Cleveland Draft House | 461 Shotwell Road
Sunday Patio Parties | 1 pm
Cleveland Draft House will host its weekly Sunday Patio Party with live local entertainment starting at 1 pm Guests can grab a seat on the patio, enjoy food and drink specials, and spend the afternoon with music and friends. The event is open to the public.
One Good Thing
Every week, we're going to try and end on a positive note. Snapshots of Clayton history, local legends, monumental ackomplishments in the community, and more. This section is supposed to make you feel good.
The good thing this week is simple: people are paying attention.
That matters.
Most people don't have time to follow every meeting, read every packet, track every fee change, or decode every line of a town budget. They are working, raising families, running businesses, paying bills, and trying to keep up with a town that keeps moving faster.
That's part of why The Clayton Dispatch exists.
We're building something here. Right now, it's me and a newsletter. Soon, it will be me, a few friends who have offered to help, a newsletter, and more regular coverage.

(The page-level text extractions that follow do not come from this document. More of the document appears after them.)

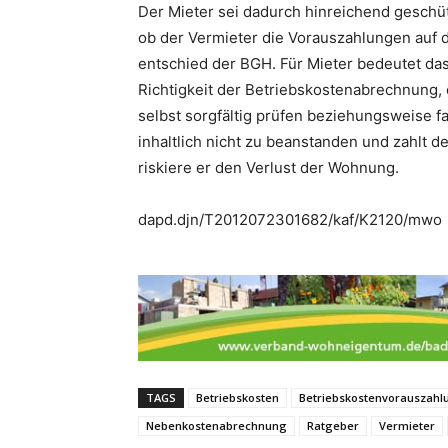
Der Mieter sei dadurch hinreichend gesch
ob der Vermieter die Vorauszahlungen auf 
entschied der BGH. Für Mieter bedeutet das U
Richtigkeit der Betriebskostenabrechnung, 
selbst sorgfältig prüfen beziehungsweise fa
inhaltlich nicht zu beanstanden und zahlt d
riskiere er den Verlust der Wohnung.
dapd.djn/T2012072301682/kaf/K2120/mwo
TAGS
Betriebskosten
Betriebskostenvorauszahl
Nebenkostenabrechnung
Ratgeber
Vermieter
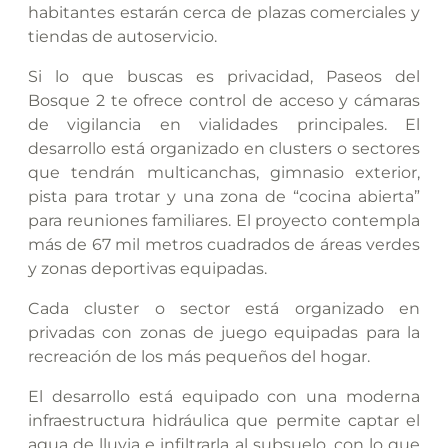
habitantes estarán cerca de plazas comerciales y
tiendas de autoservicio.
Si lo que buscas es privacidad, Paseos del
Bosque 2 te ofrece control de acceso y cámaras
de vigilancia en vialidades principales. El
desarrollo está organizado en clusters o sectores
que tendrán multicanchas, gimnasio exterior,
pista para trotar y una zona de “cocina abierta”
para reuniones familiares. El proyecto contempla
más de 67 mil metros cuadrados de áreas verdes
y zonas deportivas equipadas.
Cada cluster o sector está organizado en
privadas con zonas de juego equipadas para la
recreación de los más pequeños del hogar.
El desarrollo está equipado con una moderna
infraestructura hidráulica que permite captar el
agua de lluvia e infiltrarla al subsuelo, con lo que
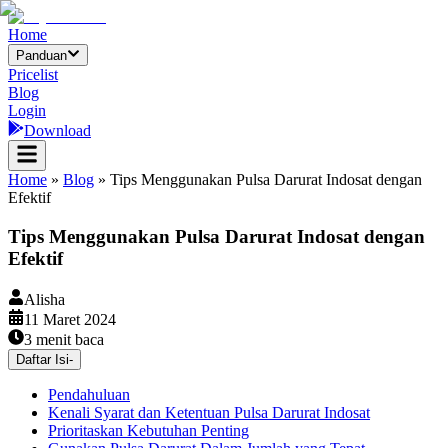
Home
Panduan
Pricelist
Blog
Login
Download
Home
»
Blog
»
Tips Menggunakan Pulsa Darurat Indosat dengan
Efektif
Tips Menggunakan Pulsa Darurat Indosat dengan
Efektif
Alisha
11 Maret 2024
3
menit baca
Daftar Isi
-
Pendahuluan
Kenali Syarat dan Ketentuan Pulsa Darurat Indosat
Prioritaskan Kebutuhan Penting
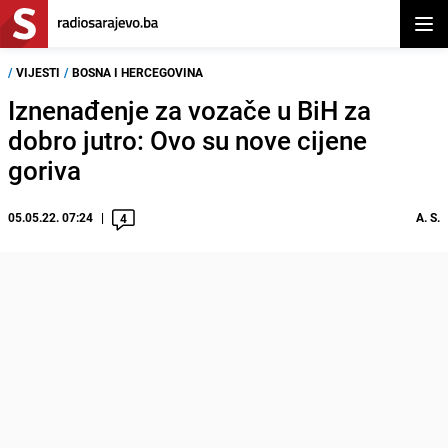
Otvor
/
VIJESTI
/
BOSNA I HERCEGOVINA
Iznenađenje za vozače u BiH za
dobro jutro: Ovo su nove cijene
goriva
05.05.22. 07:24
A. S.
4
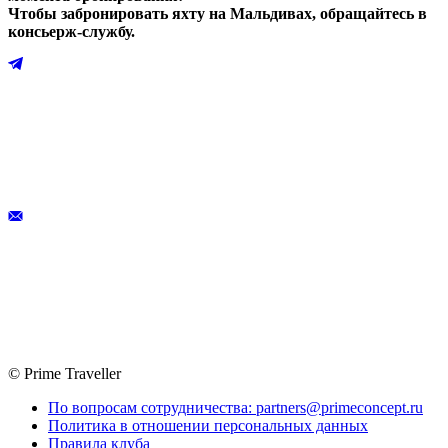
Чтобы забронировать яхту на Мальдивах, обращайтесь в
консьерж-службу.
© Prime Traveller
По вопросам сотрудничества: partners@primeconcept.ru
Политика в отношении персональных данных
Правила клуба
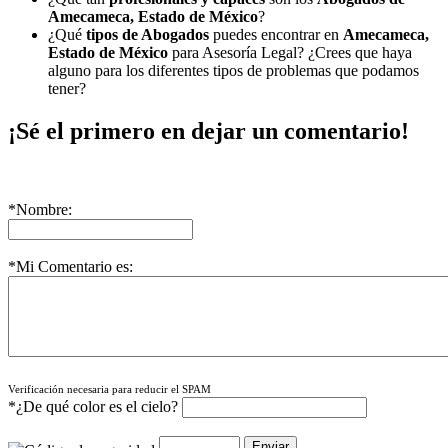
Amecameca, Estado de México
?
¿Qué
tipos de Abogados
puedes encontrar en
Amecameca,
Estado de México
para Asesoría Legal? ¿Crees que haya
alguno para los diferentes tipos de problemas que podamos
tener?
¡Sé el primero en dejar un comentario!
*Nombre:
*Mi Comentario es:
Verificación necesaria para reducir el SPAM
*¿De qué color es el cielo?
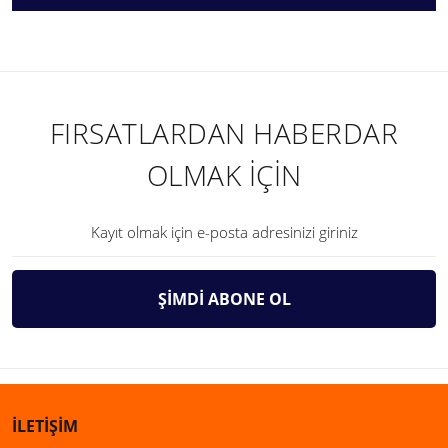
FIRSATLARDAN HABERDAR
OLMAK İÇİN
ŞİMDİ ABONE OL
İLETİŞİM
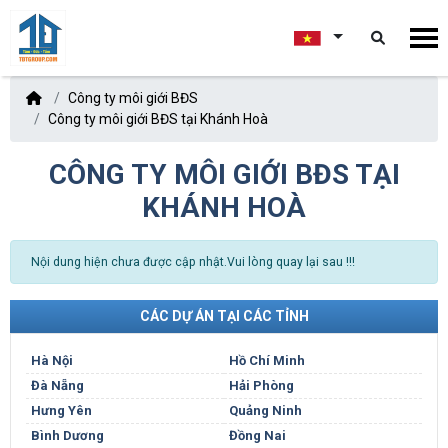
Công ty môi giới BĐS
Công ty môi giới BĐS tại Khánh Hoà
CÔNG TY MÔI GIỚI BĐS TẠI
KHÁNH HOÀ
Nội dung hiện chưa được cập nhật.Vui lòng quay lại sau !!!
CÁC DỰ ÁN TẠI CÁC TỈNH
Hà Nội
Hồ Chí Minh
Đà Nẵng
Hải Phòng
Hưng Yên
Quảng Ninh
Bình Dương
Đồng Nai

Then we'll add a community calendar. Then video features. Then we're going to print this thing. Then whatever else helps people understand what's happening in Clayton and why it matters.
It might not be perfect. Especially not right away. But I'm going to put everything into it. I'm not a traditional newspaper reporter, but I am a professional writer. I took Ms. Janet Cook's journalism class at Clayton High School. My dad read USA Today from cover to cover every day, and he was the smartest guy I knew. Not because he had the most formal education, but because he stayed informed.
That has always stuck with me. That’s probably a big reason why I've spent years watching what happens in this town, reading documents, listening to meetings, asking questions, and paying attention. I miss the Clayton News Star.
The goal is simple: give people useful local information, ask fair questions, explain what's happening, and do it honestly — with the right amount of bite.
A town works better when more people are watching, reading, asking, and showing up informed.